### [TASK REQUIREMENTS]
Return, word for word, only the lines from the one containing "面重建及修復內在受損結構。" through the last line of the entries.

### [GIVEN RECORDS]
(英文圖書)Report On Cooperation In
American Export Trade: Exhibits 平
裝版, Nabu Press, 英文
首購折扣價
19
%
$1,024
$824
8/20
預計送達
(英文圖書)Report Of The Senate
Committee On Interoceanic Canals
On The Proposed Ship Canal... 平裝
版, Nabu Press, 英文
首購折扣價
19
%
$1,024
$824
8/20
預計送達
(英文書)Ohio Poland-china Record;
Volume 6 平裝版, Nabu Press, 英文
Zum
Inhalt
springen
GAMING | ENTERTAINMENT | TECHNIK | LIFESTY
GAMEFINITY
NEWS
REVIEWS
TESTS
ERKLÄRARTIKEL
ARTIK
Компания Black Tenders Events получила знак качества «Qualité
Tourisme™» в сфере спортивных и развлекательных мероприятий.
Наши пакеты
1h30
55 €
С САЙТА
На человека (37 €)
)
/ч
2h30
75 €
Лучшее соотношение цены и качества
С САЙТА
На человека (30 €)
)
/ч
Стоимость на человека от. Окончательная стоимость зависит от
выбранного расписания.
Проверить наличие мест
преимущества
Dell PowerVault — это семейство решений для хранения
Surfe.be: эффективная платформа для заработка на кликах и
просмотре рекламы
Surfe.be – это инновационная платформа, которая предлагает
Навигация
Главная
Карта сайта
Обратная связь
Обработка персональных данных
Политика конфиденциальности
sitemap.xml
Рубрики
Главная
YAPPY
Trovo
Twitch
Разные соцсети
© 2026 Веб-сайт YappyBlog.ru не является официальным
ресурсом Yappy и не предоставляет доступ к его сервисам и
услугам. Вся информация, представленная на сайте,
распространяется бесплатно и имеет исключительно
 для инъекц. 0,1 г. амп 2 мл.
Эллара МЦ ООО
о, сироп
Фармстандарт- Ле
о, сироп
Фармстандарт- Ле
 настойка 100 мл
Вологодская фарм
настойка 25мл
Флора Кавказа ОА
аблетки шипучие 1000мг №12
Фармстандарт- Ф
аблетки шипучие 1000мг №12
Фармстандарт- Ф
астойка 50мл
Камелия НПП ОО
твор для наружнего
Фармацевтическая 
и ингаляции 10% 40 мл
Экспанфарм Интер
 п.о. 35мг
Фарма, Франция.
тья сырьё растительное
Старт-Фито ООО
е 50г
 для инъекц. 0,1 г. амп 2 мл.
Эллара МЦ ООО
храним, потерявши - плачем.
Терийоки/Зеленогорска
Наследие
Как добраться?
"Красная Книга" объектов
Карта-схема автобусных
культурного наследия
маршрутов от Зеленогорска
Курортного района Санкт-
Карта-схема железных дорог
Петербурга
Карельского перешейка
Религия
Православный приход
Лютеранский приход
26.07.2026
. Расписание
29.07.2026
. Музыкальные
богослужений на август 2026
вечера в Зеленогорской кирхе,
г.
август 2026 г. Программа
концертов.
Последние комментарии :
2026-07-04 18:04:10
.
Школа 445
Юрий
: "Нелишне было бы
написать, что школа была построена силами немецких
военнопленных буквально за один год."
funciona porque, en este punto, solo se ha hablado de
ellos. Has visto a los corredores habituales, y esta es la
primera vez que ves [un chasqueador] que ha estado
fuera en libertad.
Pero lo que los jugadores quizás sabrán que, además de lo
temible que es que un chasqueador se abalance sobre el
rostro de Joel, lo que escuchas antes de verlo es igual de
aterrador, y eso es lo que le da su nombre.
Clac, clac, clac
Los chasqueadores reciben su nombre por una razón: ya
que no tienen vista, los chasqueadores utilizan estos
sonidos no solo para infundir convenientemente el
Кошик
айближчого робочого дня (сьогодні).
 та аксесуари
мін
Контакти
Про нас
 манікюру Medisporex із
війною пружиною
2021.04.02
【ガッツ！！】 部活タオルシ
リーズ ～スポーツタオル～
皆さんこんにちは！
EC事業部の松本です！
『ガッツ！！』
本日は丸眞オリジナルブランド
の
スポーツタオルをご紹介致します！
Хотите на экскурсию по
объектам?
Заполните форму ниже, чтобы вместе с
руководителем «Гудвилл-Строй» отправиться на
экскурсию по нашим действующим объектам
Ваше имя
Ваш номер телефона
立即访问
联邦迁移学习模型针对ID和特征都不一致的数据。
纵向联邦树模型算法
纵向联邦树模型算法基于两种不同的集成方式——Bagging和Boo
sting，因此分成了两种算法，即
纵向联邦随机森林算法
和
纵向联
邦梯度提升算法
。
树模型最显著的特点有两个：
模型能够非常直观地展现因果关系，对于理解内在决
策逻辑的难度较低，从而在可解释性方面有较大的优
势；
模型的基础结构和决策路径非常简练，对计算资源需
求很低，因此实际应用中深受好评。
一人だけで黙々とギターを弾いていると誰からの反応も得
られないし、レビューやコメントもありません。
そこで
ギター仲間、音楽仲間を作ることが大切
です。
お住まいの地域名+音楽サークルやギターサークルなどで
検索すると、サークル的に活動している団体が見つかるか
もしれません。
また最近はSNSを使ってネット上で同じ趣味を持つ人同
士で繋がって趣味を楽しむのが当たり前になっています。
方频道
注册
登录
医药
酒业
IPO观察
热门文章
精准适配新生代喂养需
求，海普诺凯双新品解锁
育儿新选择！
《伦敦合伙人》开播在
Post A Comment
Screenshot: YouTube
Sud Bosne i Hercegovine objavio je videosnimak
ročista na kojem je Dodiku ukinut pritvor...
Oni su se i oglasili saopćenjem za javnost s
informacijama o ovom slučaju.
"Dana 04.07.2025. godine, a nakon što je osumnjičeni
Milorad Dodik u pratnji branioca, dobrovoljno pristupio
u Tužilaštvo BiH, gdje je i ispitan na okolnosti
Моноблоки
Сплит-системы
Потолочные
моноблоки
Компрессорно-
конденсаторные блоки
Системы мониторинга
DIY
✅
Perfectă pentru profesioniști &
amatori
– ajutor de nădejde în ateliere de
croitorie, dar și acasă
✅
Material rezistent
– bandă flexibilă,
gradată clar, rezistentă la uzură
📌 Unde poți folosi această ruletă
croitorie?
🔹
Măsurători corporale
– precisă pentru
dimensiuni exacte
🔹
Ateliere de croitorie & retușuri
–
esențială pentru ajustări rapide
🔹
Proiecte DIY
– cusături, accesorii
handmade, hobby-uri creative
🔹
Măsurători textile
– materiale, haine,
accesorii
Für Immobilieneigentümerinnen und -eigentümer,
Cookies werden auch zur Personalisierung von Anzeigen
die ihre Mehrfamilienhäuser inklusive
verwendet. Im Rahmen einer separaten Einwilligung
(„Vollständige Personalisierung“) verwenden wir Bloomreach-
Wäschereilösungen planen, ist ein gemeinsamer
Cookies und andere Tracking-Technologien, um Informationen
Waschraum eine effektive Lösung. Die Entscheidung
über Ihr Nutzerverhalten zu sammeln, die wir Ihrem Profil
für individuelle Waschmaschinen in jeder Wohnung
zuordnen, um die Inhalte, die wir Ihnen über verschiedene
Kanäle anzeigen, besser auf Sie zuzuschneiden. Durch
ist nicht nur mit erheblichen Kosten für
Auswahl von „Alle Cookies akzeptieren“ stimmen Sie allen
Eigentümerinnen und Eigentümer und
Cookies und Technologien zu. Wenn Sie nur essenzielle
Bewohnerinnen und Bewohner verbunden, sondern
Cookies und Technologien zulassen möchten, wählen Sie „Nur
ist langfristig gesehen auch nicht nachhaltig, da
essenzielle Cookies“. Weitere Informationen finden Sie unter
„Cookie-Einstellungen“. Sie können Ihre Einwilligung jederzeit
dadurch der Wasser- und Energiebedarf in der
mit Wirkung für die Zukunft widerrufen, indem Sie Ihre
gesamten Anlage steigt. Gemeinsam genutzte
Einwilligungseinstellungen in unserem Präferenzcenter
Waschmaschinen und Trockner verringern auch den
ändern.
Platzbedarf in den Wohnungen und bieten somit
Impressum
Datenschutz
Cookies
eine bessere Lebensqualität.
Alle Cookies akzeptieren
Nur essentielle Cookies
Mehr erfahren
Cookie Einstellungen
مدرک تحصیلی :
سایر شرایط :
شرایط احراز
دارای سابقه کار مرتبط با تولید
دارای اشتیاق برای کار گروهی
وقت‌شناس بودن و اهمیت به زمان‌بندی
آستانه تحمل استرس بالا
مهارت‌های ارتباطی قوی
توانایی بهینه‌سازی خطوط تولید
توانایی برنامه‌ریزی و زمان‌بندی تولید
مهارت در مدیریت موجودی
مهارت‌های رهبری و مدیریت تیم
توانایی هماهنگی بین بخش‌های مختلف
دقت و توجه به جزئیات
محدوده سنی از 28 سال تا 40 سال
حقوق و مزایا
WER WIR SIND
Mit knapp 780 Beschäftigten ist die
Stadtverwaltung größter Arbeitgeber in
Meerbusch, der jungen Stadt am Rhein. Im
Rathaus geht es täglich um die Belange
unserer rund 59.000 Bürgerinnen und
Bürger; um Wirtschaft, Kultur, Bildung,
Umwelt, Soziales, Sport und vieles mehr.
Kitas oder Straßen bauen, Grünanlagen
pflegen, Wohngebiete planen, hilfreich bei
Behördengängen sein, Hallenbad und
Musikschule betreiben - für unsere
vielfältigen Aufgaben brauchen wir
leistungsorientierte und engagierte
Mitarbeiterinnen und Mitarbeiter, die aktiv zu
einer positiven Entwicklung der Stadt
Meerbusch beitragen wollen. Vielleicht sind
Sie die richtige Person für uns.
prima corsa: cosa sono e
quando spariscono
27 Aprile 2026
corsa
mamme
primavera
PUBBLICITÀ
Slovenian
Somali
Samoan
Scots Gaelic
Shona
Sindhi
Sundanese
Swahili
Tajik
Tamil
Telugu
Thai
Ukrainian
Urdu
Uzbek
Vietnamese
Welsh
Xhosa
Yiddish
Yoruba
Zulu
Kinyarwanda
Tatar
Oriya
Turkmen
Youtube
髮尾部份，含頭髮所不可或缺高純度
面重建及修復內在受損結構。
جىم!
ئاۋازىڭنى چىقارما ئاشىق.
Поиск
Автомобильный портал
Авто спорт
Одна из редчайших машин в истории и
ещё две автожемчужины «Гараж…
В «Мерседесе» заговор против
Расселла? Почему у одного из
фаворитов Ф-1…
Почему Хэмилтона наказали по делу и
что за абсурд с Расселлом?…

### [RESULT BELOW]
面重建及修復內在受損結構。
جىم!
ئاۋازىڭنى چىقارما ئاشىق.
Поиск
Автомобильный портал
Авто спорт
Одна из редчайших машин в истории и
ещё две автожемчужины «Гараж…
В «Мерседесе» заговор против
Расселла? Почему у одного из
фаворитов Ф-1…
Почему Хэмилтона наказали по делу и
что за абсурд с Расселлом?…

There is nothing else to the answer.